──────── Data for this exercise ────────

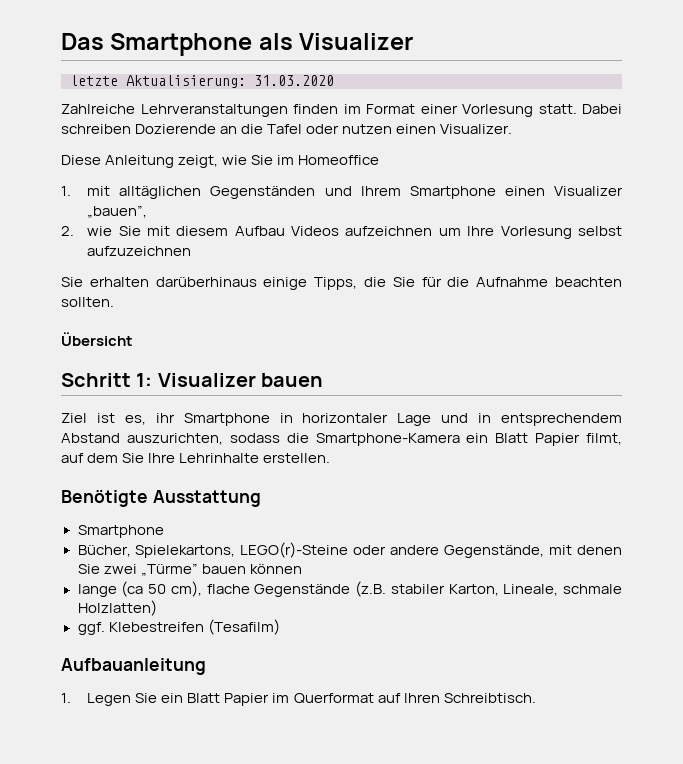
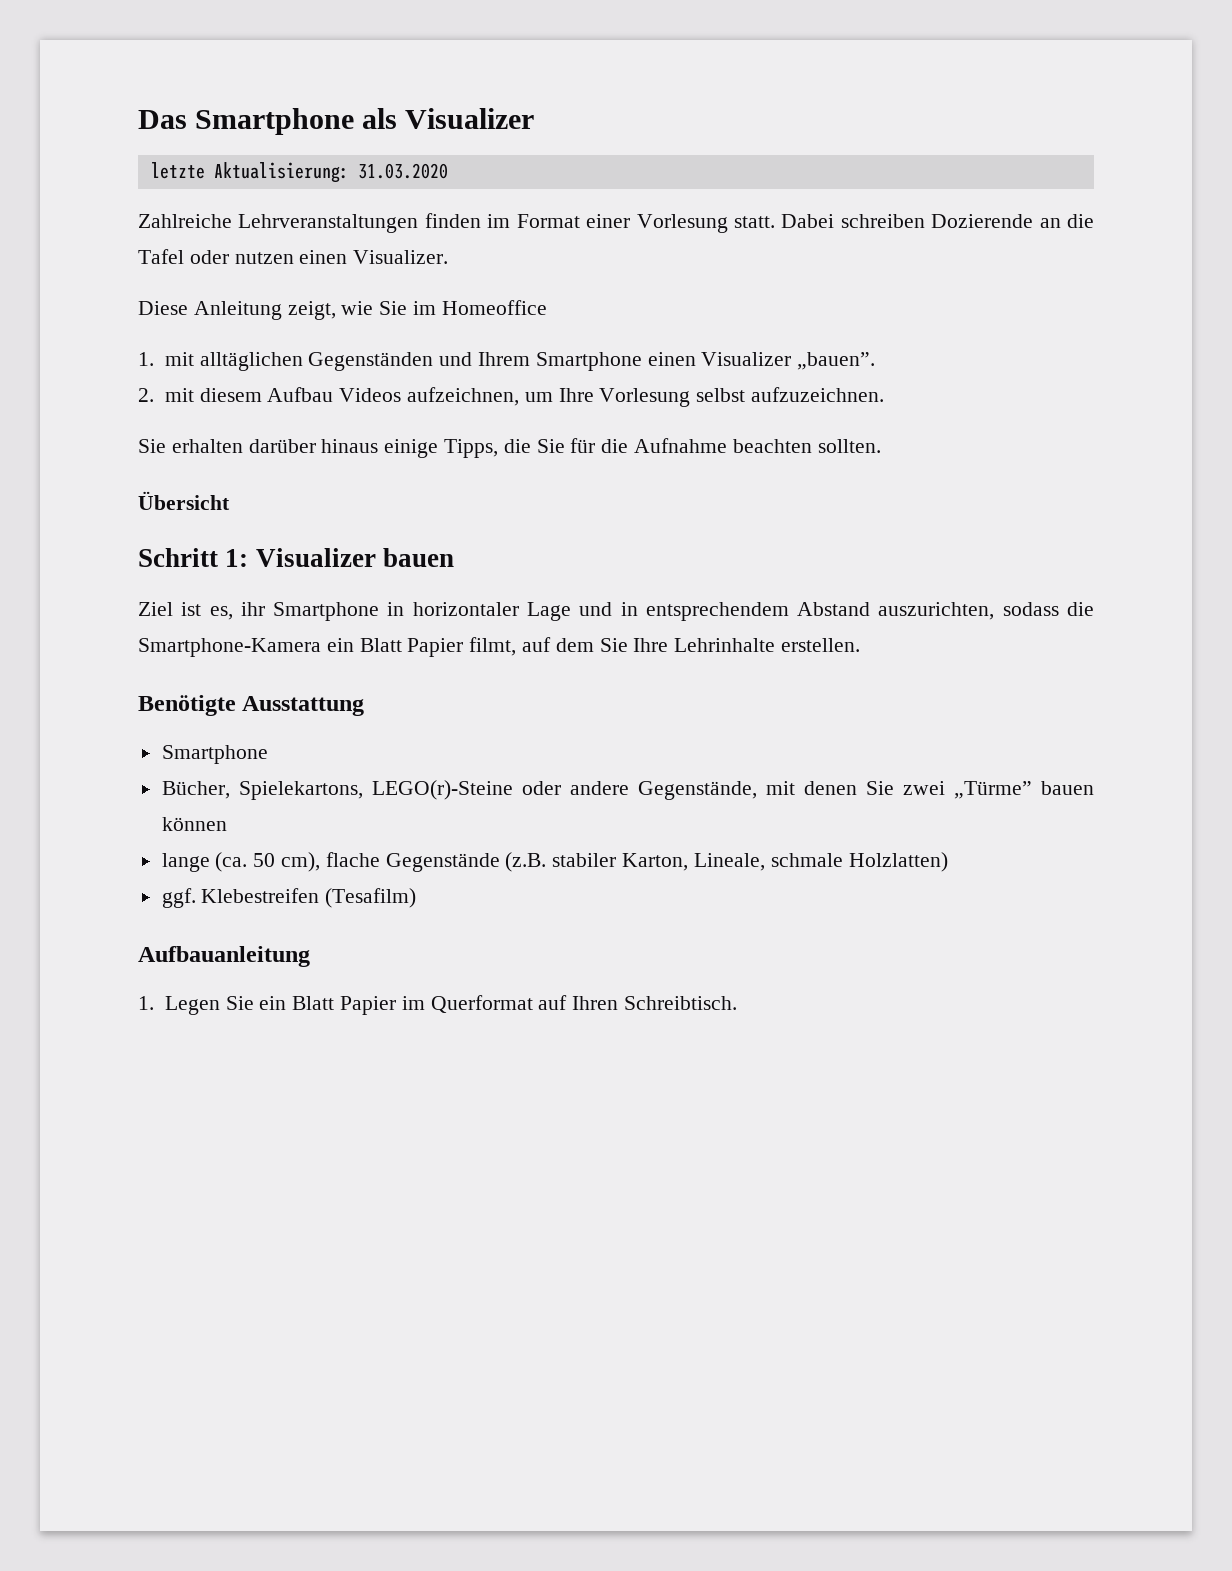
[87,205,148,218] „bauen”, -> [797,352,876,370] „bauen”.
[87,226,141,236] wie Sie -> (154, 395) none
[345,226,433,236] aufzeichnen -> [406,387,519,406] aufzeichnen,
[87,246,192,256] aufzuzeichnen -> [750,387,884,402] aufzuzeichnen.
[155,277,257,287] darüberhinaus -> [248,439,379,453] darüber hinaus
[121,581,144,597] (ca -> [215,852,248,872] (ca.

────────

§ **Written task**: Your answer is the line containing "[87,226,141,236] wie Sie -> (154, 395) none" plus every line after it through the end of the entries, given again exactly and alone.

§ **Exercise solution**:
[87,226,141,236] wie Sie -> (154, 395) none
[345,226,433,236] aufzeichnen -> [406,387,519,406] aufzeichnen,
[87,246,192,256] aufzuzeichnen -> [750,387,884,402] aufzuzeichnen.
[155,277,257,287] darüberhinaus -> [248,439,379,453] darüber hinaus
[121,581,144,597] (ca -> [215,852,248,872] (ca.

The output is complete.